Austerity is Losing, But What's the Alternative? | Sojourners

Austerity is Losing, But What's the Alternative?

LIONEL BONAVENTURE/AFP/GettyImages
France's president-elect Francois Hollande and outgoing president Nicolas Sarkozy. LIONEL BONAVENTURE/AFP/GettyImages

The fight back against austerity is in full swing. This will be the overwhelming conclusion made as people look upon this weekend’s election results in France and Greece.

In both countries, the electorate decisively rejected the status quo – Nicholas Sarkozy failed to win a second term as the President of France (the first time this has happened in more than 30 years), while the two main parties in the Greek parliament barely scraped up one-third of all votes between them, paving the way for parties from the extremes of the political spectrum to gain significant portions of the vote.

Greece has, for many, been the poster child of the debt crisis. Politicians across the world (and especially in places like the United States and Great Britain) have taken every opportunity to warn their electorates that they could be ‘the next Greece’ if they don’t elect the right leaders (i.e., them). With images of rioting and destruction, and news reports about huge wage cuts and unbelievable levels of unemployment, such rhetoric rightly instills a huge amount of fear into populations.

Austerity has been at the center of these politicians manifestos, their plans of action to get Europe out of the mess it finds itself in. But now those self-same politicians are falling by the wayside, to be replaced with those who have campaigned vehemently against the austerity measures that have led to those scenes in Greece. At least a dozen Governments have been kicked out by their electorates since the start of the debt crisis.

At the same time as national elections in France and Greece, local elections in the UK and Germany also condemned the ruling parties to dismal electoral outcomes – according to The Atlantic:

 “This weekend also saw German Chancellor Angela Merkel's party, the Christian Democrats (CDU), take their worst results in 50 years, in an election in Schleswig-Holstein. Their coalition partners, the Free Democrats, did poorly as well.”

More than 700 local government officials from the two-party coalition that leads the British Government (the right-wing Conservatives and the ‘who-knows-what-they-stand-for-anymore’-Liberal Democrats) lost their seats in local elections across the UK, a dramatic statement from the British public at the economic plan that the government has been trying to administer. And it appears that Prime Minister David Cameron and his deputy, Nick Clegg, are still unwilling to admit that austerity is not what the population wants.

◆ Recorded information ◆
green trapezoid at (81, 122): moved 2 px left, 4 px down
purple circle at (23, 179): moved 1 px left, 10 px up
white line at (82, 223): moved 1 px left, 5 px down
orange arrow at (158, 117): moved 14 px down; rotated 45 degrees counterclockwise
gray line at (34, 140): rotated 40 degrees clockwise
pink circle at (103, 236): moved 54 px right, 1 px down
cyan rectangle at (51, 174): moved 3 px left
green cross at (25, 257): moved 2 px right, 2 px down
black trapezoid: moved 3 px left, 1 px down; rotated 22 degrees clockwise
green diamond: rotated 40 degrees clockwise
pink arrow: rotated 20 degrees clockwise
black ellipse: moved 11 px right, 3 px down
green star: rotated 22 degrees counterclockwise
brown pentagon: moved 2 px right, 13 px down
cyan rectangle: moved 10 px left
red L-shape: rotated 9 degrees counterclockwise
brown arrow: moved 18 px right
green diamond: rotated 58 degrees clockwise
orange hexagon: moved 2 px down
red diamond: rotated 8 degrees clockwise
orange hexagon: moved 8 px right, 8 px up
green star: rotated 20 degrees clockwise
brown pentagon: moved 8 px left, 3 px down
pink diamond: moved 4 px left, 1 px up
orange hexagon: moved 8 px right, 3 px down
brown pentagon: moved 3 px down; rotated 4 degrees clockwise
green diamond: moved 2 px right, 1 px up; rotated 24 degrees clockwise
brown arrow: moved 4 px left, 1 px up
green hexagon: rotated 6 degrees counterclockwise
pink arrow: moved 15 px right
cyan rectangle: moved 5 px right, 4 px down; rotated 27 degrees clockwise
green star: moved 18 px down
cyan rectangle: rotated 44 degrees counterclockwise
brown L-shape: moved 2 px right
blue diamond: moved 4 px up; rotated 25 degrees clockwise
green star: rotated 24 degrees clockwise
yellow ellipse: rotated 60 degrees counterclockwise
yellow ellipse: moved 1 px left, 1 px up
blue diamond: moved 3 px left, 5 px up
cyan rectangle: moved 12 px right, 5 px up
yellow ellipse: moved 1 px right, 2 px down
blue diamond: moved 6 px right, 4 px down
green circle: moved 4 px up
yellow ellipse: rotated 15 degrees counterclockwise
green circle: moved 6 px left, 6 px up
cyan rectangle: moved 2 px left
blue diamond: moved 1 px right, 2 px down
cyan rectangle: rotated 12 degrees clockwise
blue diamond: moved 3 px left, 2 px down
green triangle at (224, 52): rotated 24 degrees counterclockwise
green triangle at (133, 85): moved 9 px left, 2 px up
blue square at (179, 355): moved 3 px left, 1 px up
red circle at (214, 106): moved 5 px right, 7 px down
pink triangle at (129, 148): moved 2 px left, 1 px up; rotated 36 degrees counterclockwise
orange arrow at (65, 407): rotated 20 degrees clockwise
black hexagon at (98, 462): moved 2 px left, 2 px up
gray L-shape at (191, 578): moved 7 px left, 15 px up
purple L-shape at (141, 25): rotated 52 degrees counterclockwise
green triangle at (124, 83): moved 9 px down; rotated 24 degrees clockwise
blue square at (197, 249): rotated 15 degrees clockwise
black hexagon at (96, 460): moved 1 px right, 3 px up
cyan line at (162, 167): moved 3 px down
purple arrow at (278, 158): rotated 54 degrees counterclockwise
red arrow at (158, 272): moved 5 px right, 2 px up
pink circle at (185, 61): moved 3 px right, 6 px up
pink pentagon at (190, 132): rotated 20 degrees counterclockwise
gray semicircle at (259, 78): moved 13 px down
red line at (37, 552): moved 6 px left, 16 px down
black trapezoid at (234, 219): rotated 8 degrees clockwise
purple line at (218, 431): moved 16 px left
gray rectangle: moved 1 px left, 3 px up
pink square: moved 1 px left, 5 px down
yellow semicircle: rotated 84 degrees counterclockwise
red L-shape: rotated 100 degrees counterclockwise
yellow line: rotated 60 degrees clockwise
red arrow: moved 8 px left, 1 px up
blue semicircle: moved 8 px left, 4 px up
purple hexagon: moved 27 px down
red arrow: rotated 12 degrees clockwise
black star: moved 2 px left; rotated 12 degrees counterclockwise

◆ Tasks to perform ◆
#1 Print the section of the austerity article starting with "More than 700" and going on through "the population wants.".
#2 In the austerity article, how many local government officials from the coalition leading the British Government lost their seats in the local elections?
#3 According to the austerity article, why does the warning that a country could be "the next Greece" instill so much fear in populations?

◆ Task-by-task outputs ◆
#1
More than 700 local government officials from the two-party coalition that leads the British Government (the right-wing Conservatives and the ‘who-knows-what-they-stand-for-anymore’-Liberal Democrats) lost their seats in local elections across the UK, a dramatic statement from the British public at the economic plan that the government has been trying to administer. And it appears that Prime Minister David Cameron and his deputy, Nick Clegg, are still unwilling to admit that austerity is not what the population wants.

#2 More than 700 local government officials lost their seats.

#3 The warning instills fear because it is paired with images of rioting and destruction. It also comes alongside news reports about huge wage cuts and unbelievable levels of unemployment in Greece.